You want to gain a blessing- gain it by giving it.

If I were rewriting Funny Girl, I would reword the song” People” to say, People, needed

By other people, are the luckiest people in the world.”

So how can I become “ needed.” How can I become a brachah. Chasing others pushes them away. Helping others, giving of ourselves, brings them neigh.

It can take many, many forms. Obviously, people who have close family and friends, have and hold them by virtue of making themselves essential to their loved ones: support, care, compassion.

But, in truth, many of us live as singles, or in some form of isolation, what is sometimes called a singleton. One and only, but it doesn’t have to be lonely. There are so many ways we can make ourselves a blessing and be wanted as well as needed by others.

I was in contact with one of our members, Yuri Sokolow, and I asked him what projects he knew of that you here today could involve yourselves in. Make yourselves needed.

He had mentioned that here in West Hollywood, we have a good number of home bound elderly. Why not ask our people to volunteer to deliver food, Meals on Wheels.

We know that in the midst of plenty, there are people who are hungry. We do have the SOVA box outside, but someone has to stand at the SOVA counter and hand out the food. Why not that?

We know that social scientist have been warning us that the greatest danger facing youngsters growing up today is the absence of a strong family. This is especially true of young males who lack a positive father-image and whose mothers struggle with giving them guidance alone. Why not volunteer with Big Brothers and Big Sisters. There is a specific Jewish Big Brothers and Big Sisters, but it doesn’t just have to be with members of our Tribe. Here is a chance to make a difference, be a blessing, make yourself needed.

Finally, we are a community here. You do not have to feel alone. Even if you feel miserable, and down and out, just sitting down with us on a Shabbat morning, joining in on breakfast and study, worship and more food is a healing of the human condition. Like they say, “Support your local Sheriff” and “ Support your local shule.”

            In the end of all ends, a Jewish soul may never be a lone goat and forlorn, cast off into the wilderness.

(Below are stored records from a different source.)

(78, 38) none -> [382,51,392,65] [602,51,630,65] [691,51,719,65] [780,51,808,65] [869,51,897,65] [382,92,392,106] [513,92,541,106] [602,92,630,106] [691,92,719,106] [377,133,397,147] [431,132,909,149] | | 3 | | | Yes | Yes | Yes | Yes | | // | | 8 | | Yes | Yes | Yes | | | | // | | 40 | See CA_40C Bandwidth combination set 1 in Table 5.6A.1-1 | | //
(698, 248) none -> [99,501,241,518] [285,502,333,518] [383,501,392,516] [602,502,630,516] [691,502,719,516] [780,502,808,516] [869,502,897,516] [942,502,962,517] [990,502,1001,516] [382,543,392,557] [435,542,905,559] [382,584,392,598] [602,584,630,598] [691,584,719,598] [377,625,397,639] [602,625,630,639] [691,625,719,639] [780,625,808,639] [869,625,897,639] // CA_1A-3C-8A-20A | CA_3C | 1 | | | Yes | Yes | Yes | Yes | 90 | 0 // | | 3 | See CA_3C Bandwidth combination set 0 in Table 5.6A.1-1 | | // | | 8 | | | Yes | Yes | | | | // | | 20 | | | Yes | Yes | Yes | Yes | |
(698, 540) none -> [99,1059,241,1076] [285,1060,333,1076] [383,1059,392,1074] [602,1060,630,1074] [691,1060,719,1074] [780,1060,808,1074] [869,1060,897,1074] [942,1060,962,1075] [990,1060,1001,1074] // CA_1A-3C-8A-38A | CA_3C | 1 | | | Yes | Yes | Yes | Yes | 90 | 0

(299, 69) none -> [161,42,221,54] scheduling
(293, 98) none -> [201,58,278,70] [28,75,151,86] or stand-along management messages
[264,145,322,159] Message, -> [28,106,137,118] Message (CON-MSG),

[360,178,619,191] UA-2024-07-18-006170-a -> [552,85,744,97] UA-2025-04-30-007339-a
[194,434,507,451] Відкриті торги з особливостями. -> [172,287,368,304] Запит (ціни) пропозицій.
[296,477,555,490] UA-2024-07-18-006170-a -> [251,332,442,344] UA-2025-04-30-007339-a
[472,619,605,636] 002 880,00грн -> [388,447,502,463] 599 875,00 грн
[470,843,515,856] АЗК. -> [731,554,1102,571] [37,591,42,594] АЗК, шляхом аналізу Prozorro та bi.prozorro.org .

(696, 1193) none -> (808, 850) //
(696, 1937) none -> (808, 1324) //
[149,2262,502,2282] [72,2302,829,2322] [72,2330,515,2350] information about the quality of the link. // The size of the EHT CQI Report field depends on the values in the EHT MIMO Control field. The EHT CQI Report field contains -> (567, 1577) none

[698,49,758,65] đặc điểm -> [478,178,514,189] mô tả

Everyday, in our early morning prayers, we are reminded, even when we may feel down, we can feel  “ashreinu u’ Mah tov Helkeynu”- We are happy, for our portion is good, and our destiny is pleasant, and our heritage is so beautiful.

As Jews, we are privileged to be part of history’s oldest club and fellowship, we have in it our path to the highest of needs, of finding our true selves, of lifting ourselves about the mire of daily life, and becoming a blessing,  to lift others up out of the mire as well.

When we keep that in mind, we have our true Yom Kippur, Our True atonement, our true “at”one-ment.”